# What needs to be done
Show all lines from the data that include the word "institución".

# Data shown

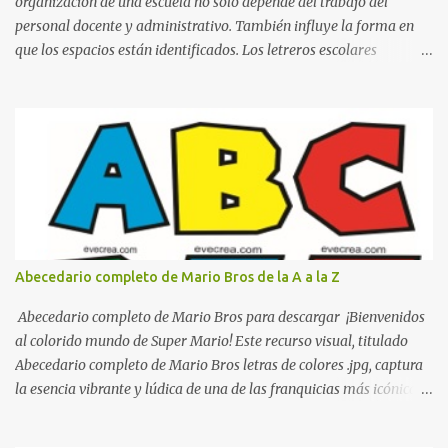
organización de una escuela no solo depende del trabajo del
personal docente y administrativo. También influye la forma en
que los espacios están identificados. Los letreros escolares
cumplen una función práctica al orientar a estudiantes, padres de
familia, docentes y visitantes, pero además aportan un toque
decorativo que hace que la institución luzca más ordenada,
moderna y acogedora. Pensando en esta necesidad, he diseñado
una colección de letreros útiles para la escuela con un estilo
elegante, fácil de leer y listo para imprimir en alta calidad. Su
diseño busca combinar funcionalidad y estética, logrando que
cualquier institución educativa proyecte una imagen más
organizada y profesional. ¿Por qué son importantes los letreros
Abecedario completo de Mario Bros de la A a la Z
escolares? En una escuela conviven diariamente cientos de
personas. Para quienes visitan la institución por primera vez,
Abecedario completo de Mario Bros para descargar ¡Bienvenidos
encontrar la biblioteca, la dirección o un aula específica puede
al colorido mundo de Super Mario! Este recurso visual, titulado
resultar c...
Abecedario completo de Mario Bros letras de colores .jpg, captura
la esencia vibrante y lúdica de una de las franquicias más icónicas
de los videojuegos. Este set de letras está diseñado para
transformar cualquier mensaje en una aventura, utilizando la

# Problem solution
decorativo que hace que la institución luzca más ordenada,
cualquier institución educativa proyecte una imagen más
personas. Para quienes visitan la institución por primera vez,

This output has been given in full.